In der Ernährung ist er mit den vorigen übereinstimmend, doch soll er weit mehr Kerbthiere als jene fressen. Bei der Ankunft aus dem Norden zeigt er sich nichts weniger als scheu, bleibt dicht vor der Flinte ruhig sitzen und läßt sich herabschmettern und ebenso in allen möglichen Fangvorrichtungen ungemein leicht überlisten, ja sogar ›dupfen‹ d. h. mit der an einer leichten Stange befestigten Schlinge oder Leimrute erhaschen. Bei der Rückkehr aber zeigt er sich gewitzt und vorsichtig. Im ganzen Wesen gleicht er den Verwandten, indem er ebenso schnell und gewandt dahin fliegt, vor dem Niedersetzen schwebend, ungeschickt auf Boden hüpft, aber hurtig und gewandt durch das Gebüsch schlüpft. Sein Nest steht bis etwa vier Meter hoch auf jungen Nadelholzbäumen und ist aus Reisern, Halmen, Würzelchen, Flechten und Mos als eine dickwandige offne Mulde geformt und mit Haren ausgerundet. Regelmäßig vier grünlichblaue, dunkelbraun, violettgrau und braunroth gepunktete und gefleckte Eier bilden das Gelege und werden vom Weibchen allein in 14 Tagen erbrütet. Übrigens ist der Brutverlauf erst wenig erforscht. Der Lockton erschallt flötend hiü und der leise Gesang ertönt sehr wohllautend und wechselreich flötend, namentlich eifrig im Frühling, doch auch fast das ganze übrige Jahr hindurch. In der Gefangenschaft singt er sehr fleißig und anhaltend, auch ist er um seiner Schönheit willen beliebt, aber er verliert ebenso wie die Verwandten nur zu bald sein prächtiges Roth.
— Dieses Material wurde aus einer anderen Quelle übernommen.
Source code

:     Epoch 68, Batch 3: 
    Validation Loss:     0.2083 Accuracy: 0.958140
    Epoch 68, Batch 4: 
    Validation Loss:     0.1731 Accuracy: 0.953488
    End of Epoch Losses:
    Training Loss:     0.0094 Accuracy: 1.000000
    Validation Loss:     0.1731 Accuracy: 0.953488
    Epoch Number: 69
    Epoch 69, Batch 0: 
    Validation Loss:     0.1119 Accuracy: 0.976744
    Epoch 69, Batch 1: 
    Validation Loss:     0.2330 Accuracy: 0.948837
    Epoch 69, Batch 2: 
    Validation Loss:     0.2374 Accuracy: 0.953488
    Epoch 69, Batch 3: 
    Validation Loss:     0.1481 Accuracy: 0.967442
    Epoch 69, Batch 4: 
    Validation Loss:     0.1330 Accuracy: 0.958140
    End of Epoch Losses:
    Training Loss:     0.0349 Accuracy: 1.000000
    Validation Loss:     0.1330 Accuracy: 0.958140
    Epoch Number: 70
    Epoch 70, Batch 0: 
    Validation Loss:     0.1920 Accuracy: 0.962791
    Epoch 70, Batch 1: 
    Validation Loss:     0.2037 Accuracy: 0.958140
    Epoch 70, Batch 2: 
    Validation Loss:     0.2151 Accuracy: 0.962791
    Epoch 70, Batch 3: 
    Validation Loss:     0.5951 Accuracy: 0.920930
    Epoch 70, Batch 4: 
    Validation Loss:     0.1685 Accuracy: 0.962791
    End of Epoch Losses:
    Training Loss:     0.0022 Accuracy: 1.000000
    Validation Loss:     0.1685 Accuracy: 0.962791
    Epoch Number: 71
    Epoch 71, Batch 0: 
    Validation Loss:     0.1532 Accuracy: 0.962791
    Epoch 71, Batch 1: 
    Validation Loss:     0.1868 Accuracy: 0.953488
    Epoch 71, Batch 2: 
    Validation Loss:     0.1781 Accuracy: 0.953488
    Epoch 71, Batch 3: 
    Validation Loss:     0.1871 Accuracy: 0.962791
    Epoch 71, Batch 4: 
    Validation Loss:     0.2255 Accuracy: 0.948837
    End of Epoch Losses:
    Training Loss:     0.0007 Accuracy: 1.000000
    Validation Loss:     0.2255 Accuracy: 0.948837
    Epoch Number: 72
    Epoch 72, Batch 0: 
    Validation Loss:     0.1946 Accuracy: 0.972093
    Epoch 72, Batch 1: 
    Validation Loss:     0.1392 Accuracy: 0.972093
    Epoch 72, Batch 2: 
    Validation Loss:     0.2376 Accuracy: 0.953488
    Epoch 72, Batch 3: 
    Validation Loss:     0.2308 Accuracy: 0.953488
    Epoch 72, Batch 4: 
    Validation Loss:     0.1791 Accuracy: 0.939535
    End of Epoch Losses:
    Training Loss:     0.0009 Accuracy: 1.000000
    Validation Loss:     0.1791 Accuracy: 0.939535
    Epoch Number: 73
Hinsichtlich der Verpflegung ist das bei den vorigen Gesagte zu beachten, doch soll man ihm auch, namentlich zur Mauserzeit, frische Ameisenpuppen und Mehlwürmer und sodann ihm und allen Gimpeln überhaupt frische zarte Schößlinge von Kiefern, Fichten oder Tannen geben, weil durch die Einwirkung dieses Futters, wie man behauptet, nach der Mauser das schöne Roth wieder hervorgebracht wird. Er heißt auch Fichtengimpel, und -Hacker, Hakenfink, Hartschnabel, Kernfresser, Kräppenfresser, fälschlich Kernbeißer, Kreuzschnabel und größter Kreuzschnabel und wunderlicherweise Parisvogel, finnischer und Pariser Papagei.